Plaintiff claims' that he was an employe of defendant and was injured *164through defendant’s negligence in the wash shanty where he changed his clothes to go into the mines. The negligence consisted of furnishing plaintiff with a bench which collapsed and fell, injuring him seriously. In its affidavit of defense raising questions of law, defendant contends that plaintiff was an employe of defendant and his sole remedy is under The Workmen’s Compensation Act.

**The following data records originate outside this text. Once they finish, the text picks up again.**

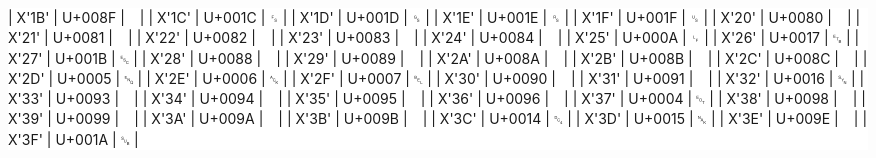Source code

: | X'1B'       | U+008F            | ` `       |
| X'1C'       | U+001C            | `␜`       |
| X'1D'       | U+001D            | `␝`       |
| X'1E'       | U+001E            | `␞`       |
| X'1F'       | U+001F            | `␟`       |
| X'20'       | U+0080            | ` `       |
| X'21'       | U+0081            | ` `       |
| X'22'       | U+0082            | ` `       |
| X'23'       | U+0083            | ` `       |
| X'24'       | U+0084            | ` `       |
| X'25'       | U+000A            | `␊`       |
| X'26'       | U+0017            | `␗`       |
| X'27'       | U+001B            | `␛`       |
| X'28'       | U+0088            | ` `       |
| X'29'       | U+0089            | ` `       |
| X'2A'       | U+008A            | ` `       |
| X'2B'       | U+008B            | ` `       |
| X'2C'       | U+008C            | ` `       |
| X'2D'       | U+0005            | `␅`       |
| X'2E'       | U+0006            | `␆`       |
| X'2F'       | U+0007            | `␇`       |
| X'30'       | U+0090            | ` `       |
| X'31'       | U+0091            | ` `       |
| X'32'       | U+0016            | `␖`       |
| X'33'       | U+0093            | ` `       |
| X'34'       | U+0094            | ` `       |
| X'35'       | U+0095            | ` `       |
| X'36'       | U+0096            | ` `       |
| X'37'       | U+0004            | `␄`       |
| X'38'       | U+0098            | ` `       |
| X'39'       | U+0099            | ` `       |
| X'3A'       | U+009A            | ` `       |
| X'3B'       | U+009B            | ` `       |
| X'3C'       | U+0014            | `␔`       |
| X'3D'       | U+0015            | `␕`       |
| X'3E'       | U+009E            | ` `       |
| X'3F'       | U+001A            | `␚`       |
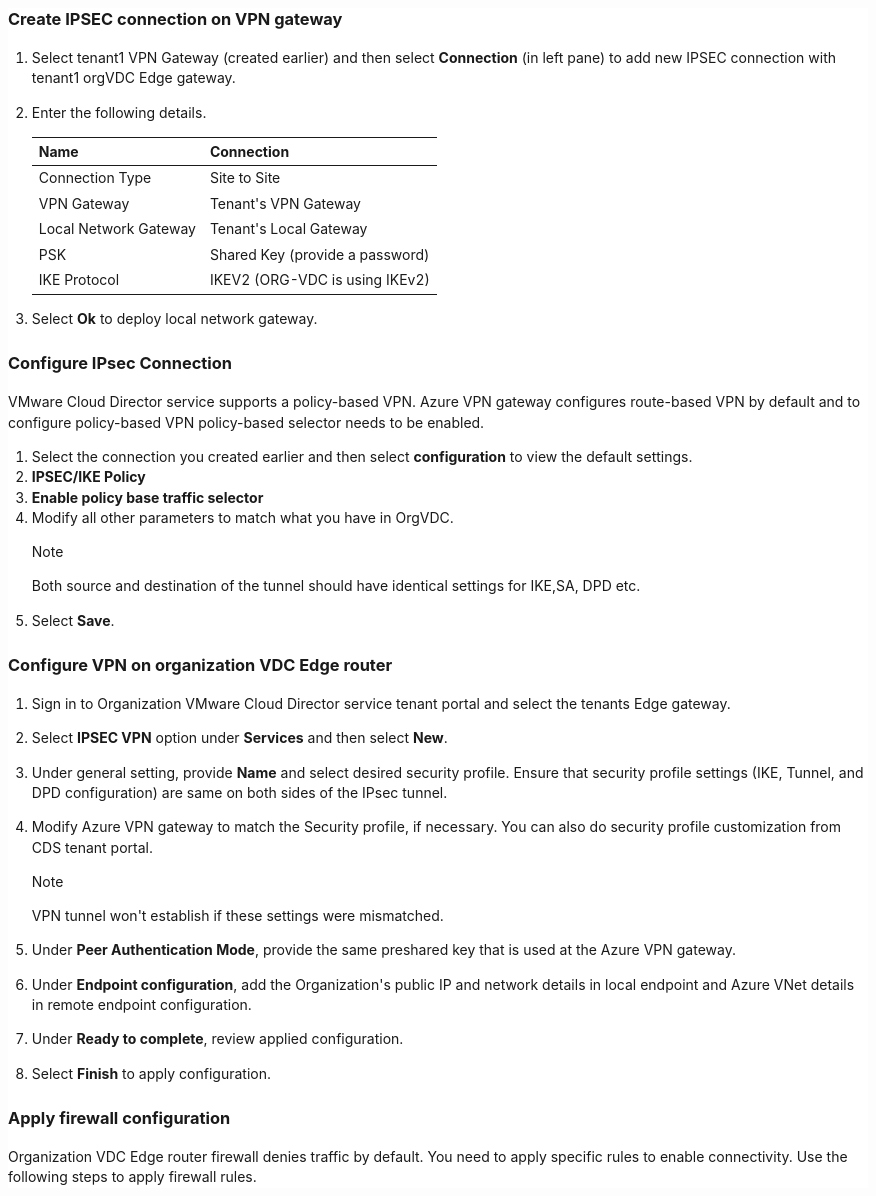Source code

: ### Create IPSEC connection on VPN gateway
1. Select tenant1 VPN Gateway (created earlier) and then select **Connection** (in left pane) to add new IPSEC connection with tenant1 orgVDC Edge gateway.  
1. Enter the following details.

     | **Name** | **Connection** |
     |:---------- | :--------------| 
     | Connection Type | Site to Site |
     | VPN Gateway | Tenant's VPN Gateway |
     | Local Network Gateway | Tenant's Local Gateway |
     | PSK | Shared Key (provide a password) |   
     | IKE Protocol | IKEV2 (ORG-VDC is using IKEv2) |

1. Select **Ok** to deploy local network gateway. 

### Configure IPsec Connection 
VMware Cloud Director service supports a policy-based VPN. Azure VPN gateway configures route-based VPN by default and to configure policy-based VPN policy-based selector needs to be enabled.

1. Select the connection you created earlier and then select **configuration** to view the default settings. 
1. **IPSEC/IKE Policy** 
1. **Enable policy base traffic selector**
1. Modify all other parameters to match what you have in OrgVDC.  
    >[!Note]
    > Both source and destination of the tunnel should have identical settings for IKE,SA, DPD etc.
1. Select **Save**.

### Configure VPN on organization VDC Edge router
1. Sign in to Organization VMware Cloud Director service tenant portal and select the tenants Edge gateway. 
1. Select **IPSEC VPN** option under **Services** and then select **New**.
1. Under general setting, provide **Name** and select desired security profile. Ensure that security profile settings (IKE, Tunnel, and DPD configuration) are same on both sides of the IPsec tunnel. 
1. Modify Azure VPN gateway to match the Security profile, if necessary. You can also do security profile customization from CDS tenant portal.

   >[!Note]
   > VPN tunnel won't establish if these settings were mismatched.
1. Under **Peer Authentication Mode**, provide the same preshared key that is used at the Azure VPN gateway.
1. Under **Endpoint configuration**, add the Organization's public IP and network details in local endpoint and Azure VNet details in remote endpoint configuration.
1. Under **Ready to complete**, review applied configuration.
1. Select **Finish** to apply configuration.

### Apply firewall configuration
Organization VDC Edge router firewall denies traffic by default. You need to apply specific rules to enable connectivity. Use the following steps to apply firewall rules.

If this were an injury compensable under The Workmen’s Compensation Act defendant would prevail. However, when plaintiff was in the washroom and was fixing his clothes he was not on the employer’s premises and was not furthering the interests of his employer. He was a mere licensee and not an employe of the company in doing that act: Leacock v. Susquehanna Collieries Co., 98 Pa. Superior Ct. 581; Kerwin v. Susquehanna Collieries Co., 112 Pa. Superior Ct. 594; Houlehan et al. v. Pullman Co., 280 Pa. 402. The fact that there is a relationship of employer and employe between two persons does not mean that every dispute between them must be tried under The Workmen’s Compensation Act. In Billo v. Allegheny Steel Co., 328 Pa. 97, an employe recovered in trespass for an occupational disease.
Plaintiff’s statement sets forth the case in trespass for negligence of the employer when plaintiff was a licensee. Defendant’s alleged negligence must be proved by plaintiff and he is open to the defense of contributory negligence. It is a question for the jury.
Now, January 19, 1944, affidavit of defense raising questions of law is decided in favor of plaintiff and defendant is permitted to file its affidavit of defense within 15 days.